Tribunal Administratif de Nantes — Décision N° TA44-2201619

mercredi 4 juin 2025

JuridictionTribunal Administratif de Nantes
SectionTribunal Administratif de Nantes
N° DossierTA44-2201619
TypeDécision
RecoursExcès de pouvoir
PublicationC
Formation2ème Chambre
Avocat requérantSCP GALLOT LAVALLEE IFRAH

Résumé IA

Le Tribunal Administratif de Nantes a rejeté la requête de M. B, ressortissant malien, qui contestait le refus du préfet de la Sarthe de lui délivrer un titre de séjour. Le tribunal a jugé que le préfet avait pu légalement écarter l'acte d'état civil produit par le requérant, en raison d'irrégularités et d'un avis défavorable de la police aux frontières, sans méconnaître l'autorité de la chose jugée par le juge judiciaire. La décision s'appuie sur l'article 47 du code civil et les dispositions du code de l'entrée et du séjour des étrangers et du droit d'asile, notamment les articles L. 435-1, L. 421-1 et L. 421-3.

Texte intégral

Vu la procédure suivante :

Par une requête, enregistrée le 7 février 2022, M. C B, représenté par Me Ifrah, demande au tribunal :

1°) d'annuler la décision du 6 décembre 2021 par laquelle le préfet de la Sarthe a refusé de lui délivrer un titre de séjour ;

2°) d'enjoindre au préfet de la Sarthe, à titre principal, de lui délivrer un titre de séjour l'autorisant à travailler, à titre subsidiaire, de procéder au réexamen de sa situation et, dans ce cas, de lui délivrer une autorisation provisoire de séjour, dans le délai de quinze jours à compter de la date de notification du présent jugement sous astreinte de cent cinquante euros par jour de retard ;

3°) de mettre à la charge de l'État la somme de 1 500 euros qui devra être versée à son conseil en application de l'article L. 761-1 du code de justice administrative et de l'article 37 de la loi du 10 juillet 1991 relative à l'aide juridique.

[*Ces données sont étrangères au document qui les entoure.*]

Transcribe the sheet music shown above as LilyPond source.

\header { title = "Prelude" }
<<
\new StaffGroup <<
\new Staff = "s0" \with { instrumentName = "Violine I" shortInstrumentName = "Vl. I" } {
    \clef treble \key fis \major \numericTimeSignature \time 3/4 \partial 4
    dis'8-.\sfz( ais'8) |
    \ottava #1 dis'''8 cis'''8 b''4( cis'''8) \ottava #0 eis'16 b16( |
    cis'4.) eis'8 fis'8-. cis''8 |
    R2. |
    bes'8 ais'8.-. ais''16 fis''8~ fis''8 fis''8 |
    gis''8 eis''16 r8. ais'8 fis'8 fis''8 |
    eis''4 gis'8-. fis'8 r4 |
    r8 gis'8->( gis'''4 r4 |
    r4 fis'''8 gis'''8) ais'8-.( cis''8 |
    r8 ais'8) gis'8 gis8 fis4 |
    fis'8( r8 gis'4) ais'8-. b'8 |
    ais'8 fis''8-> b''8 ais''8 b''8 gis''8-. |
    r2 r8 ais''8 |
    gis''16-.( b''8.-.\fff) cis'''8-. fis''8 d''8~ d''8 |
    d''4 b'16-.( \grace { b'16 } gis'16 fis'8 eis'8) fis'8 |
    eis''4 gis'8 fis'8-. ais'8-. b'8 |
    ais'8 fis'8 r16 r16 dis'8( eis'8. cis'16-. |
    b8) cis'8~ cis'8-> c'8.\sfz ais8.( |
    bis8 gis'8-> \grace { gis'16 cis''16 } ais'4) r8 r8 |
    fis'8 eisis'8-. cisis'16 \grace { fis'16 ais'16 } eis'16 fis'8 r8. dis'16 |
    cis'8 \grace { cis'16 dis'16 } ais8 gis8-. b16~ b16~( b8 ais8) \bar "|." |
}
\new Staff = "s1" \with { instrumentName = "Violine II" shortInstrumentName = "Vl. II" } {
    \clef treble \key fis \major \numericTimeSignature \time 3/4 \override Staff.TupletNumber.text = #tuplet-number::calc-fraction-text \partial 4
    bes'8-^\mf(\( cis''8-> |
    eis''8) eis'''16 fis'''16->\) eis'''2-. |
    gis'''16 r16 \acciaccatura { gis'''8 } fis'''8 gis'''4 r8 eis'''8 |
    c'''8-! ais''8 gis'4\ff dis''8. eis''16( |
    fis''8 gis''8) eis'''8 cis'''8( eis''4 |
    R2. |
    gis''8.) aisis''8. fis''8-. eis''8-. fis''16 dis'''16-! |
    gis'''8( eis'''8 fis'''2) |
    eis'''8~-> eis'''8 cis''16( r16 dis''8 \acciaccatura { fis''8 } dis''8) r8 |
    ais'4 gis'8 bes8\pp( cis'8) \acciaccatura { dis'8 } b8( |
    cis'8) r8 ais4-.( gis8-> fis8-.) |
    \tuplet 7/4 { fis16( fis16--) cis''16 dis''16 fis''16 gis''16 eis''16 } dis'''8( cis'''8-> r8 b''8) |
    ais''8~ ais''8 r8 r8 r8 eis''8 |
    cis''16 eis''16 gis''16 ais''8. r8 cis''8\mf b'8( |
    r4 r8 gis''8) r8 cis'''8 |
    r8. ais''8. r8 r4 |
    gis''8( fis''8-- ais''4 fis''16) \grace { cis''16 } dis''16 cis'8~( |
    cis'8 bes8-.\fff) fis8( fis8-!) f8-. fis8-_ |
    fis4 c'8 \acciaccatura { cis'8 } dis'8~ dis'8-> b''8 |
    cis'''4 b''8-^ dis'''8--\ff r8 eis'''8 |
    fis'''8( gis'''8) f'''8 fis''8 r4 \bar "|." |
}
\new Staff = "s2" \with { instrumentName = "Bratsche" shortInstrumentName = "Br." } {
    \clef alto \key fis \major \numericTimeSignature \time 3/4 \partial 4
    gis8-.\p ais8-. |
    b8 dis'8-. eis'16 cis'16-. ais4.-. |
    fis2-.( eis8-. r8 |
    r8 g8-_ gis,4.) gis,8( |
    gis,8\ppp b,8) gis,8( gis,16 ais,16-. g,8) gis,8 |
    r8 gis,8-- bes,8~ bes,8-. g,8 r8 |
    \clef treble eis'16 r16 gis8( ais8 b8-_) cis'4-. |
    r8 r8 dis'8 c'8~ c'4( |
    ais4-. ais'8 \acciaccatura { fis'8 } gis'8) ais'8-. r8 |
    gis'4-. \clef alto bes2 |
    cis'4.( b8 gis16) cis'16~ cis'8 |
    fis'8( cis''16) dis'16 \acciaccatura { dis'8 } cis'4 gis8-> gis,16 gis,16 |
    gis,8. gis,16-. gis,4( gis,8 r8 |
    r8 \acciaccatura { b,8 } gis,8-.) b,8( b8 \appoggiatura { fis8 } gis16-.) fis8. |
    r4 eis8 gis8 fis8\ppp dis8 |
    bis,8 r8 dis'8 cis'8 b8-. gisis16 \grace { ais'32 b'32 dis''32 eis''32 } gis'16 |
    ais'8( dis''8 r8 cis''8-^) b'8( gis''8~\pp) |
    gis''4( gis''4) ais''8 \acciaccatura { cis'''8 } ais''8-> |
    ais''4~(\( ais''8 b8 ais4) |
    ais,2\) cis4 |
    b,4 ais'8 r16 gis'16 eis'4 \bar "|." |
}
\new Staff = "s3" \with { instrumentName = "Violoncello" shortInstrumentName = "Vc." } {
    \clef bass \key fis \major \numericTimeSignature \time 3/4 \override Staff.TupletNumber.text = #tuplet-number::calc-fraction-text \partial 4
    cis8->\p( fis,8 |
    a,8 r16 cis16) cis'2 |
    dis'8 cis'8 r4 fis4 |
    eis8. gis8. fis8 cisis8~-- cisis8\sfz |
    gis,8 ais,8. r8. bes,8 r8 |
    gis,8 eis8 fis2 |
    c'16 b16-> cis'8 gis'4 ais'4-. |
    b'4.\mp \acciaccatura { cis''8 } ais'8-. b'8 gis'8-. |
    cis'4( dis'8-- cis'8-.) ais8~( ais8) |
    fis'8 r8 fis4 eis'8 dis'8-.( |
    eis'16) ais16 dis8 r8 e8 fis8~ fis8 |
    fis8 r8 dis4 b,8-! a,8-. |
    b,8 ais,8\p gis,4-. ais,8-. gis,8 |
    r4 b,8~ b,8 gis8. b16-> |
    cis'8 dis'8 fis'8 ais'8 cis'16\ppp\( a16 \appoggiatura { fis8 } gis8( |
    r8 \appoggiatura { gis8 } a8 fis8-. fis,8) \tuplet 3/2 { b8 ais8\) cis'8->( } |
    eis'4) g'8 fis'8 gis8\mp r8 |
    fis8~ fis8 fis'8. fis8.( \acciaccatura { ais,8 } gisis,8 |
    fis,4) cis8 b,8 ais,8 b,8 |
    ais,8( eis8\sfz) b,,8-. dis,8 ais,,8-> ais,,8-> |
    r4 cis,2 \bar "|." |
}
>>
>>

M. B soutient que la décision attaquée :

- est entachée d'un vice d'incompétence ;

- n'est pas suffisamment motivée ;

- n'a pas été précédée d'un examen sérieux de sa situation personnelle ;

- méconnait l'autorité de la chose jugée par le juge judiciaire s'agissant de sa minorité ;

- méconnait les dispositions des articles 47 du code civil et R. 431-10 du code de l'entrée et du séjour des étrangers et du droit d'asile et est entachée d'erreur d'appréciation ;

- méconnait les dispositions des articles L. 435-1, L. 421-1 et L. 421-3 du code de l'entrée et du séjour des étrangers et du droit d'asile ;

- méconnait les stipulations de l'article 8 de la convention européenne des droits de humains et des libertés fondamentales.

Par un mémoire en défense, enregistré le 8 avril 2024, le préfet de la Sarthe conclut au rejet de la requête.

Il fait valoir qu'aucun des moyens soulevés par M. B n'est fondé.

Par décision du 13 juin 2022, la section administrative du bureau d'aide juridictionnelle près le tribunal judiciaire de Nantes a admis M. B au bénéfice de l'aide juridictionnelle totale.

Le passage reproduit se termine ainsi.